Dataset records
§
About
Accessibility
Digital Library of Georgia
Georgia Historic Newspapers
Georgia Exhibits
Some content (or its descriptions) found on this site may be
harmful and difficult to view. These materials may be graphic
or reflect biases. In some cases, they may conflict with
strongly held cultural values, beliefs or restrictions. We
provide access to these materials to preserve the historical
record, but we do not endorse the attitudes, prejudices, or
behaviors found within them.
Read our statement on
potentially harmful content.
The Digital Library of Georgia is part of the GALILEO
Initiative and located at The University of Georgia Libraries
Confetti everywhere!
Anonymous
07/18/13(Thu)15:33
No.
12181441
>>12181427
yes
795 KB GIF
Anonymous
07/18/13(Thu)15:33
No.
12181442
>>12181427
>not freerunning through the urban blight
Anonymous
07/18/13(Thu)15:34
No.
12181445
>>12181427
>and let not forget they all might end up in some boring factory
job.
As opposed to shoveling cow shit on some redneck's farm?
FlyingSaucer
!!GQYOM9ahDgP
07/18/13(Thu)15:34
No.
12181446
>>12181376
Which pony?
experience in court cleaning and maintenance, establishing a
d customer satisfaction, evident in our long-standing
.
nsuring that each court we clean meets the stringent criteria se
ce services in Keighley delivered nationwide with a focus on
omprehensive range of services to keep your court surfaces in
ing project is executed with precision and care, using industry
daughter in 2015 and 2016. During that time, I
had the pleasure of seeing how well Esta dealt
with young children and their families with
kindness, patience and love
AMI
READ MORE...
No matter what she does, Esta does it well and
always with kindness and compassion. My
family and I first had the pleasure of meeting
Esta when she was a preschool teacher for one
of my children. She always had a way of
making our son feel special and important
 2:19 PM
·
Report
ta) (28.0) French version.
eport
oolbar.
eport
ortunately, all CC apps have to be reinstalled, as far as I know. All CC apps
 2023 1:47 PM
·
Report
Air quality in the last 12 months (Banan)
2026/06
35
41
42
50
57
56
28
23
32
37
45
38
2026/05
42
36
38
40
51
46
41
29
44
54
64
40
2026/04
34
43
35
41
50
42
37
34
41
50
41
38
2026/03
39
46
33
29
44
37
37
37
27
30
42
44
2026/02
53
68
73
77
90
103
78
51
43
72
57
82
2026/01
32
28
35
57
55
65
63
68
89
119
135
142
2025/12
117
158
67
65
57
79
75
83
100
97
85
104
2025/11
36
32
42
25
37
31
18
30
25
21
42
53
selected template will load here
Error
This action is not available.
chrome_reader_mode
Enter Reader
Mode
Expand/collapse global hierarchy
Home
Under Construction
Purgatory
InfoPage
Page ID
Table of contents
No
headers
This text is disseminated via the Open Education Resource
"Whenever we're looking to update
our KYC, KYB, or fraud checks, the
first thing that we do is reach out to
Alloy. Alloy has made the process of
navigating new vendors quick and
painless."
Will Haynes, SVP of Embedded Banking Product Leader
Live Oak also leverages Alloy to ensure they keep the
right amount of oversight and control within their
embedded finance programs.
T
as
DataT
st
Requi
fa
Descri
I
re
§
Task goal>
Find and copy each line above holding "their".

Your response>
with young children and their families with
right amount of oversight and control within their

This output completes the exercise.